GHR Foundation: pioneering design-build philanthropy to create change around the world in the areas of global development, education and health.
How might we we address urgent global challenges at the intersections of peace, prosperity, and planet in radically new ways?
A reinvention of the traditional RFP process using a more transparent, collaborative approach—yielding insights into the potential of “building bridges” from a community of more than 25,000 social innovators. The distribution of $1 million in capital among a cohort of promising community-rooted projects.
When foundations seek to fund projects with world-changing potential, the selection process often happens behind closed doors. Traditional ‘Requests for Proposals’ (RFPs) have little room for feedback, improvement or collaboration. GHR Foundation, a Minneapolis-based independent philanthropic organization, was ready for something different.
“I wanted to open up our windows and get some fresh air into our own thinking and learning at the foundation,” said Amy Goldman, GHR’s CEO and chair. “Bringing unlikely partners together for conversations on issues important to them—that’s how you spark innovation.”
Drawing from their legacy of design-build philanthropy, GHR collaborated with OpenIDEO to create BridgeBuilder—a series of three annual $1 million Challenges using open innovation to find and fund radical new solutions to urgent global problems at the intersection of peace, prosperity and planet. Thanks to BridgeBuilder’s unique structure, GHR was able to surface new ideas from diverse groups who then participated in a process allowing them to collaborate, improve their proposals, and build community.

*Dataset section*.
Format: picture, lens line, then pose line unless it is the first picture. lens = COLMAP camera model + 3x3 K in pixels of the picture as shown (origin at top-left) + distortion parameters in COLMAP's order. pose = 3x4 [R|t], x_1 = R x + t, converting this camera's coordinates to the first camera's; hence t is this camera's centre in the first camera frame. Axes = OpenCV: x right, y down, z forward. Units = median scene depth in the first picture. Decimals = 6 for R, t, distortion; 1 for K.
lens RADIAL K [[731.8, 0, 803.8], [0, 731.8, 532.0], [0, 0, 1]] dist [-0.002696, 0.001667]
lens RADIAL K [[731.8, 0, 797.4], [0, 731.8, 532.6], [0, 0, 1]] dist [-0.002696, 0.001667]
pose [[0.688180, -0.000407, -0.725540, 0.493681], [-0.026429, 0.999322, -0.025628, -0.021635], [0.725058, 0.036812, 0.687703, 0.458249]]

*Try it*.
Who is the CEO and chair of GHR, according to the BridgeBuilder text?

*Expected answer*.
Amy Goldman